| What is being asked |
Put the entry lines, starting at the line that contains "Page size: 1500x1125." and ending at the line that contains "picture [0, 0, 1486, 220]", into a JSON list of strings with one string per line, skipping blank lines.

| Items |
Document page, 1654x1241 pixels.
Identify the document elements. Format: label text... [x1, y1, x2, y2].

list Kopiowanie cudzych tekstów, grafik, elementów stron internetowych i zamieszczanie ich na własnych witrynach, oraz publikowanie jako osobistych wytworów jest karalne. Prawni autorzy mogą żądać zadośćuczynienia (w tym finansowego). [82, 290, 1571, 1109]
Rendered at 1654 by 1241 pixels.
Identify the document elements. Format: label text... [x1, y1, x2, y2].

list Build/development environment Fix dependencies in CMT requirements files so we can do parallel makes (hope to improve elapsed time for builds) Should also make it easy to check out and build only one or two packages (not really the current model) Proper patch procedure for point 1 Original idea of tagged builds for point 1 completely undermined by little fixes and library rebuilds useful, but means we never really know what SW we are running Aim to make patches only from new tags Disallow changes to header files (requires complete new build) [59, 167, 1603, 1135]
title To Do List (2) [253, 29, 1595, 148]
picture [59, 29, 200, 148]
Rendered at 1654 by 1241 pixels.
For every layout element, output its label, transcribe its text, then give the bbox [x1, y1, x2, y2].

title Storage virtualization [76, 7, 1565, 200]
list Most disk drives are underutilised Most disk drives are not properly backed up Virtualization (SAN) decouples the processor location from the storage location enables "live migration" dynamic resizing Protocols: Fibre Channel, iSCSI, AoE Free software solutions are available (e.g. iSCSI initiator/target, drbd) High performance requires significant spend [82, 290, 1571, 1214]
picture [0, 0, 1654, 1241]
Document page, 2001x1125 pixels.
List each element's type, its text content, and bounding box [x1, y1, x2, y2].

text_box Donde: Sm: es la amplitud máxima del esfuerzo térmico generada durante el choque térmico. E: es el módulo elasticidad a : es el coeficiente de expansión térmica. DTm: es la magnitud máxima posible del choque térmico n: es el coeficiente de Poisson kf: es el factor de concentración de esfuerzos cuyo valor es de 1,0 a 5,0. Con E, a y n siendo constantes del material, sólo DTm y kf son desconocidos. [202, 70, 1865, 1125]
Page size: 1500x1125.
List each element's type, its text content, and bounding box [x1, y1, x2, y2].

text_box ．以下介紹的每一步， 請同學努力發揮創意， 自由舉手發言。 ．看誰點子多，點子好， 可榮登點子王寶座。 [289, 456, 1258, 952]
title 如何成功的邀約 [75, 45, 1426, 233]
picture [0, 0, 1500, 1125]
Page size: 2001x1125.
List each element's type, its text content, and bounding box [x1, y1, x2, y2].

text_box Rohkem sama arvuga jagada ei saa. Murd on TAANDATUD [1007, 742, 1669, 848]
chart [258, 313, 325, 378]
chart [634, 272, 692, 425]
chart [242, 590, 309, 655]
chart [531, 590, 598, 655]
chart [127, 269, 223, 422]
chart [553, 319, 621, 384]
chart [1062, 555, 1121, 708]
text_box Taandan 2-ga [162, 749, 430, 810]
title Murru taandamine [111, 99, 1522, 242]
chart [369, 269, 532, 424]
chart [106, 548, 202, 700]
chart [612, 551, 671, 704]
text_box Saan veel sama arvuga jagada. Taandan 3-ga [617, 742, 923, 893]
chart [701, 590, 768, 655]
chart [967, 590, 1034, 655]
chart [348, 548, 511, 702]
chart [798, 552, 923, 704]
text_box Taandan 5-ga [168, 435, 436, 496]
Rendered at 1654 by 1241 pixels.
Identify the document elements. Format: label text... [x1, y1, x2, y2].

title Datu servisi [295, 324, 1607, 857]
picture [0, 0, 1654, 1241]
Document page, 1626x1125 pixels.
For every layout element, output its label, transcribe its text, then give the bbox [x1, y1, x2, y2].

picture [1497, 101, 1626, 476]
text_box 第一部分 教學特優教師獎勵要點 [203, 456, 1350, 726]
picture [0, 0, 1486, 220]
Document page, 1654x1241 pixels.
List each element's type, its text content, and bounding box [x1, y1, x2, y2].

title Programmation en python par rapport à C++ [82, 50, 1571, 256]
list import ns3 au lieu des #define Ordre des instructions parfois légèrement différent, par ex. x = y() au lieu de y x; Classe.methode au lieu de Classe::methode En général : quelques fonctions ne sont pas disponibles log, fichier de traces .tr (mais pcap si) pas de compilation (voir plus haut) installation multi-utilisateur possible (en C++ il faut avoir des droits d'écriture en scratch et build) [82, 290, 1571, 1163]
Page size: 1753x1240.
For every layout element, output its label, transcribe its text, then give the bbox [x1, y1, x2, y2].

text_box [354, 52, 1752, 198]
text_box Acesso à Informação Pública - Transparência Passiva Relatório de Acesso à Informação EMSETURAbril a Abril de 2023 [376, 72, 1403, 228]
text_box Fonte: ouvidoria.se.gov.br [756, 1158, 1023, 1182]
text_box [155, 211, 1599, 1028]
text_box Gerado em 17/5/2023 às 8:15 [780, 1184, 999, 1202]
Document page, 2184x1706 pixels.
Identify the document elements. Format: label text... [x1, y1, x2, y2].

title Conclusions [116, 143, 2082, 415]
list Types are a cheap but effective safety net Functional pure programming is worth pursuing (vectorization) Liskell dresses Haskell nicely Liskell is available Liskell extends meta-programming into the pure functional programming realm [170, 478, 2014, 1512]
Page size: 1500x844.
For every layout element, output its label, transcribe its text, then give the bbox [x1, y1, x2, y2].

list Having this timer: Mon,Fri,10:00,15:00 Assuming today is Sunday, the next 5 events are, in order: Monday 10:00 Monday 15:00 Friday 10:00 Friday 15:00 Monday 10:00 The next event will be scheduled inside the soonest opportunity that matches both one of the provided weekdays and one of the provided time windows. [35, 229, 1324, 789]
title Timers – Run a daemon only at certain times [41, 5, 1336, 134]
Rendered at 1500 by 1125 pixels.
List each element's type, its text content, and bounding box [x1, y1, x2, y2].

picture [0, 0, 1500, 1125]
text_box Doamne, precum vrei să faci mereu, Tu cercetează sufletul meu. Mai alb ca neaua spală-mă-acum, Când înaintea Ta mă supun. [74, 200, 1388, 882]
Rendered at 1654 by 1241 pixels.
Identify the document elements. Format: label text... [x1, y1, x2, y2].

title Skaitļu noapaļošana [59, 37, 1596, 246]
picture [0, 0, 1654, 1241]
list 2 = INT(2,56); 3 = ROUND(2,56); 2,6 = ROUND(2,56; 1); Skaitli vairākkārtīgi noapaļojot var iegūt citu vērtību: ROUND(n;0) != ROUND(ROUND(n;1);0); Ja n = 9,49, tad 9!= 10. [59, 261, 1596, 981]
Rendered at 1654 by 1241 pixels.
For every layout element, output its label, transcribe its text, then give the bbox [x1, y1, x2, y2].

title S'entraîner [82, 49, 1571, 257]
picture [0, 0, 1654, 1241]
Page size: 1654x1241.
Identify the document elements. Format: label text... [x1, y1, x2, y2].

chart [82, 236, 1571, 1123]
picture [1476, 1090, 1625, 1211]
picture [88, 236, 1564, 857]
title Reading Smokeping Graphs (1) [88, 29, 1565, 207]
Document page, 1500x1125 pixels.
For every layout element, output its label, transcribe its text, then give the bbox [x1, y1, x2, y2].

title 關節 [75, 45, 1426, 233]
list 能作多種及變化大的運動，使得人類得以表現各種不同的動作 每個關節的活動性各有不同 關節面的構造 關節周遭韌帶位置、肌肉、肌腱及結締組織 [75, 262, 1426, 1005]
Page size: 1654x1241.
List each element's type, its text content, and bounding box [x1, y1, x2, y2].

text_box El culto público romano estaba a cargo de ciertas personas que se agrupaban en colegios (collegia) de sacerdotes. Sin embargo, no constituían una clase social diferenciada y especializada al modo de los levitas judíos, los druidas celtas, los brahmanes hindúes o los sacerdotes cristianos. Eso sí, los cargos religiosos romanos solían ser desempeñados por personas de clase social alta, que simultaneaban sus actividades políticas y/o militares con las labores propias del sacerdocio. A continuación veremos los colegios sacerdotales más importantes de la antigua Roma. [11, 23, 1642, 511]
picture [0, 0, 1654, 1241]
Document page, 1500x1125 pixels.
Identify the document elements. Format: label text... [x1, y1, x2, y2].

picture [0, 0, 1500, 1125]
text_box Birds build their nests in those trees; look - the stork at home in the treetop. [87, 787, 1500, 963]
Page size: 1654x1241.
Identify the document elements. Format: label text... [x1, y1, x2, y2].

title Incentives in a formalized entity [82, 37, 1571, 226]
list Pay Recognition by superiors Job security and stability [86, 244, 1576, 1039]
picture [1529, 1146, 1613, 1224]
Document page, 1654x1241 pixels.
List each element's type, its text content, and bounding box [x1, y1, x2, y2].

| Task response |
[
  "Page size: 1500x1125.",
  "List each element's type, its text content, and bounding box [x1, y1, x2, y2].",
  "text_box ．以下介紹的每一步， 請同學努力發揮創意， 自由舉手發言。 ．看誰點子多，點子好， 可榮登點子王寶座。 [289, 456, 1258, 952]",
  "title 如何成功的邀約 [75, 45, 1426, 233]",
  "picture [0, 0, 1500, 1125]",
  "Page size: 2001x1125.",
  "List each element's type, its text content, and bounding box [x1, y1, x2, y2].",
  "text_box Rohkem sama arvuga jagada ei saa. Murd on TAANDATUD [1007, 742, 1669, 848]",
  "chart [258, 313, 325, 378]",
  "chart [634, 272, 692, 425]",
  "chart [242, 590, 309, 655]",
  "chart [531, 590, 598, 655]",
  "chart [127, 269, 223, 422]",
  "chart [553, 319, 621, 384]",
  "chart [1062, 555, 1121, 708]",
  "text_box Taandan 2-ga [162, 749, 430, 810]",
  "title Murru taandamine [111, 99, 1522, 242]",
  "chart [369, 269, 532, 424]",
  "chart [106, 548, 202, 700]",
  "chart [612, 551, 671, 704]",
  "text_box Saan veel sama arvuga jagada. Taandan 3-ga [617, 742, 923, 893]",
  "chart [701, 590, 768, 655]",
  "chart [967, 590, 1034, 655]",
  "chart [348, 548, 511, 702]",
  "chart [798, 552, 923, 704]",
  "text_box Taandan 5-ga [168, 435, 436, 496]",
  "Rendered at 1654 by 1241 pixels.",
  "Identify the document elements. Format: label text... [x1, y1, x2, y2].",
  "title Datu servisi [295, 324, 1607, 857]",
  "picture [0, 0, 1654, 1241]",
  "Document page, 1626x1125 pixels.",
  "For every layout element, output its label, transcribe its text, then give the bbox [x1, y1, x2, y2].",
  "picture [1497, 101, 1626, 476]",
  "text_box 第一部分 教學特優教師獎勵要點 [203, 456, 1350, 726]",
  "picture [0, 0, 1486, 220]"
]